Md. dairy farmer is cheering as subsidy gains in Congress

Proposal `looks good, it has my hopes up,' Carroll Countian says

February 15, 2002|By Ted Shelsby | Ted Shelsby,SUN STAFF

The four-year struggle by Maryland farmers to become part of a regional dairy compact is over, but state dairymen are not complaining.

The Senate included an alternative to dairy compacts in the version of the new national farm bill it passed Wednesday. The proposal would make $500 million in subsidies available to dairy farmers in 12 Northern states, including Maryland, when the farm price of Class 1 (drinking) milk drops below $16.94 per hundredweight.

"It looks good, it has my hopes up," said Carroll County dairy farmer Myron Wilhide. "I just hope the bubble doesn't burst before it's approved by the House."

Wilhide said milk pricing involves a complicated formula based on the percentage of Class 1 milk along with lower-priced milk used to make butter, cheese and other dairy products. As a result, he said, the Senate bill would likely guarantee state farmers between $15 and $15.50 per hundredweight.

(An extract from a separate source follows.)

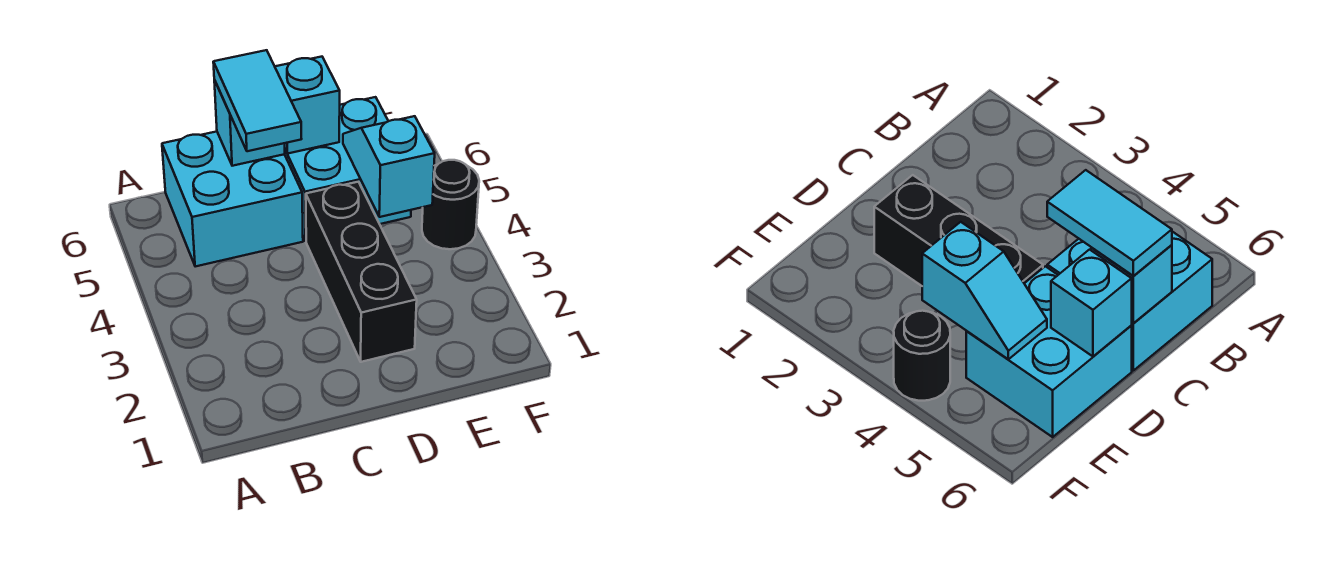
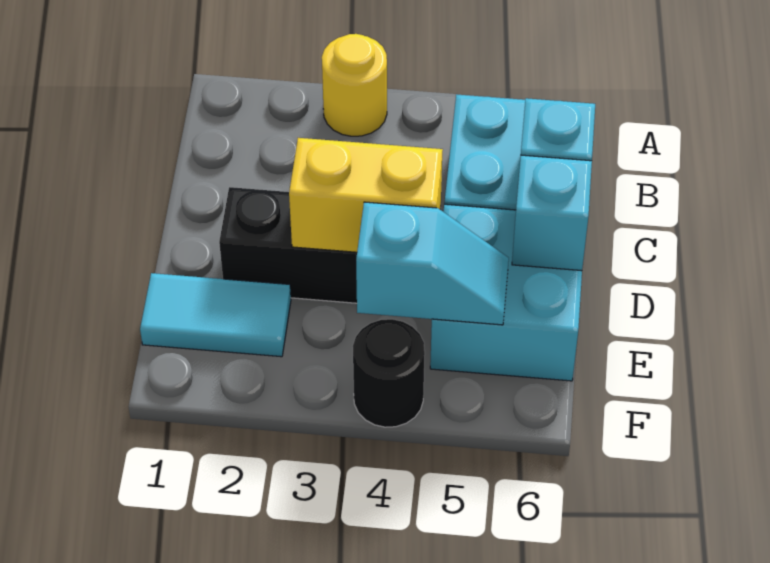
none -> yellow 1x1 round brick [322,34,387,136]
cyan 1x2 tile [213,50,301,151] -> cyan 1x2 tile moved to [140,273,291,357]
none -> yellow 1x2 brick [289,138,443,252]

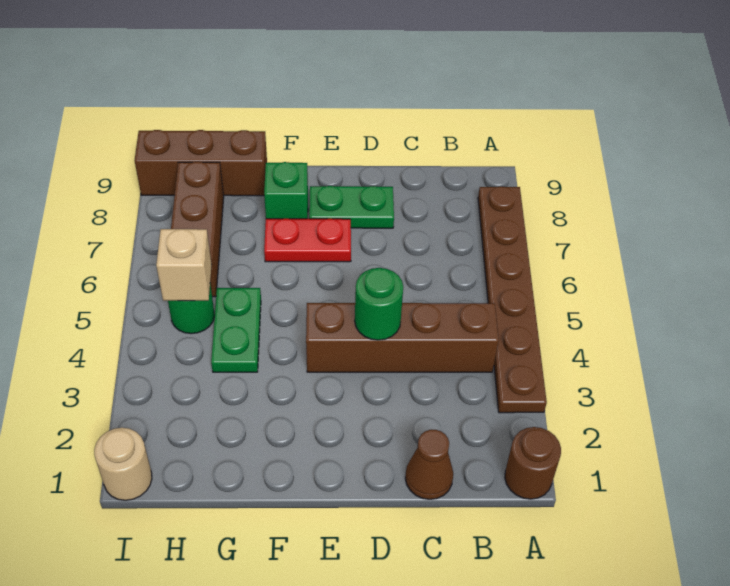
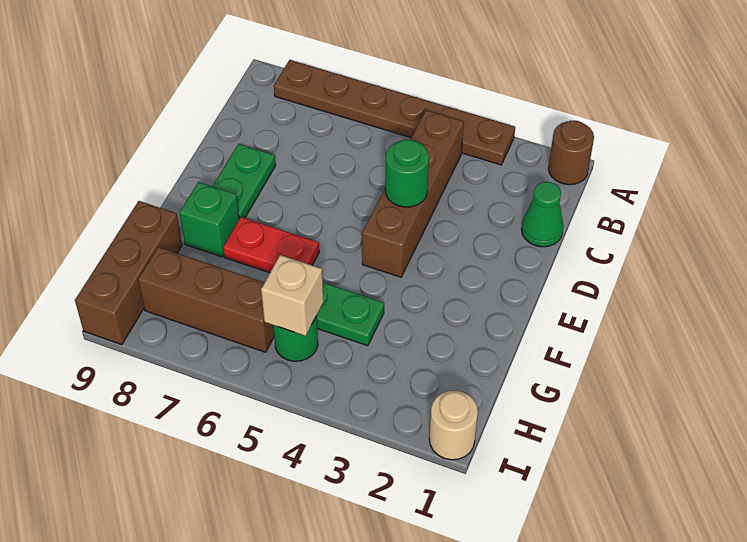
brown 1x1 cone [405,430,453,499] -> green 1x1 cone [521,182,563,247]
red 1x2 plate [264,218,351,262] -> red 1x2 plate turned to [223,217,319,273]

"This is no windfall," Wilhide said, "but it helps keep prices from falling so low that you fall off the ship.It means the prices won't be down to $12, which they have been during some months in recent years."

While the retail price of milk has risen at grocery stores over the years, Maryland dairy farmers have been receiving just about the same payment for their milk in recent years as they had 20 years ago.

Low milk prices at the farm level have been blamed for a 35 percent decline in the number of Maryland dairy farms since 1991. William Zepp, head of the division of milk control for the Maryland health department, which inspects all commercial dairy operations, said that 41 farms went out of business last year.

Paul S. Weller, executive director of the Maryland Dairy Industry Association, said the Senate bill, if enacted, would help halt the demise of state dairy farms. "If a farmer can make money, he will think twice before selling out to developers," he said.

Weller said it would offer encouragement to the younger generation to eventually take over their parents' farms.

"It should have no impact on the price of milk at the grocery store," Weller said, "because the government payment would go directly to the farmer."

He called the Senate bill "an acceptable compromise" to compact legislation, which was opposed by Western and Midwestern states, where a higher percentage of milk is used in making dairy products.

The House version of the farm bill does not have a comparable dairy provision, and the final legislation is to be worked out in conference committee.